32.Oodi Baba! The three wives are also here. Why? Because Karva Chauth, bitch! *bhaartiya naari angle*
33. And if you thought Shreyas would be fun, then my sympathies are with you! He gets killed.
34.Log kutte ki maut marte hain, yeh toh chicken ki maut mar gaya!
35. Urvashi possesses the three boys turn-by-turn to send their wives back after molesting each one of them.
36. And i just turned around to look if there’s any feminist in the theatre getting ready to breath out fire.
37.Arre yaar! Kitna stretch karogey? The wives are back. And this time, with Riteish’s mother-in-law, Viveik’s brother-in-law and Aftab’s sister-in-law.

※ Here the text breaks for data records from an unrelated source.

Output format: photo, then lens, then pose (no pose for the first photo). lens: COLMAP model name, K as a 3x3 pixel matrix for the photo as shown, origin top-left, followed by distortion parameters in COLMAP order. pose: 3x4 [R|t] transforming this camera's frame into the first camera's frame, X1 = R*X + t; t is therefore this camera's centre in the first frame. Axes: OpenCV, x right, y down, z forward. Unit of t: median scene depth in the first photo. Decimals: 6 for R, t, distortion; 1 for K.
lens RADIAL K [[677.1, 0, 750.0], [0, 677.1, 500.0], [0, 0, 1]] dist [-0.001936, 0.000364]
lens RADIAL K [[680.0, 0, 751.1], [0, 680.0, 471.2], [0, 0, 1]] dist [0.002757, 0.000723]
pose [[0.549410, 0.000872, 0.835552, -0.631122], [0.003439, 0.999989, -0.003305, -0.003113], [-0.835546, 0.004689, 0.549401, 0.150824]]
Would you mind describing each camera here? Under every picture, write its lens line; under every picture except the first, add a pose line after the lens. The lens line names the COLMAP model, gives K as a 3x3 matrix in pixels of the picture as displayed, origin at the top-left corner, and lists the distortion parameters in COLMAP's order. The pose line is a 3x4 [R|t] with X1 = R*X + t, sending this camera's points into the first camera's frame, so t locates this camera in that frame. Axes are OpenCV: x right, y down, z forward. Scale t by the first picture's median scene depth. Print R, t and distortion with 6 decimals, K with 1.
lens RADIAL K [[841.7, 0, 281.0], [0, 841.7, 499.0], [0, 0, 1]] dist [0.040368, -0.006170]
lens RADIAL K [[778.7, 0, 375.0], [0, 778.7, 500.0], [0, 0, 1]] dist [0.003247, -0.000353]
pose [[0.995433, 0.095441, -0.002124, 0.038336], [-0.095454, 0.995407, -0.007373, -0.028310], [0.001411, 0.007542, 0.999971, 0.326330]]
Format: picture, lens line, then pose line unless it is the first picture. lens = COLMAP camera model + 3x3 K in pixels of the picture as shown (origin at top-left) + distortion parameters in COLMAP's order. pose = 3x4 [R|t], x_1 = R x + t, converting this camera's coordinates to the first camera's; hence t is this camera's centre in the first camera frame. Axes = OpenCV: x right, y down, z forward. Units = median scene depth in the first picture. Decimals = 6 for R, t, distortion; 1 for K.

38. Ouch! Viveik, Aftab and Riteish try to make out with Usha Nadkarni, mistaking her for Rautela disguised as Riteish’s saas. Can’t decide to whether to laugh or to stay mum...
39. And it’s time for the compulsory emotional angle where the three boys realize that their wives are great and deserve loyalty, respect and love. *Obligatory Dil De Diya Hai Tune*
40. Climax time. Enter Urvashi Rautela. She is hot. Cleavage. And for the last time- she cannot act!
41. Ab climax bhi padhoge kya? Leave something for your eyes to watch!
VERDICT: The movie lives up to its expectations of being vulgar and funny, and most of the jokes will leave you in splits along with wonderful performances by Riteish, Vivek and Aftab- thereby quenching the thirst of its target audience. Hence, we give the movie CLAPS. But yes, do not expect it to be a cinematic experience with a tight script or awesome direction. Just don’t!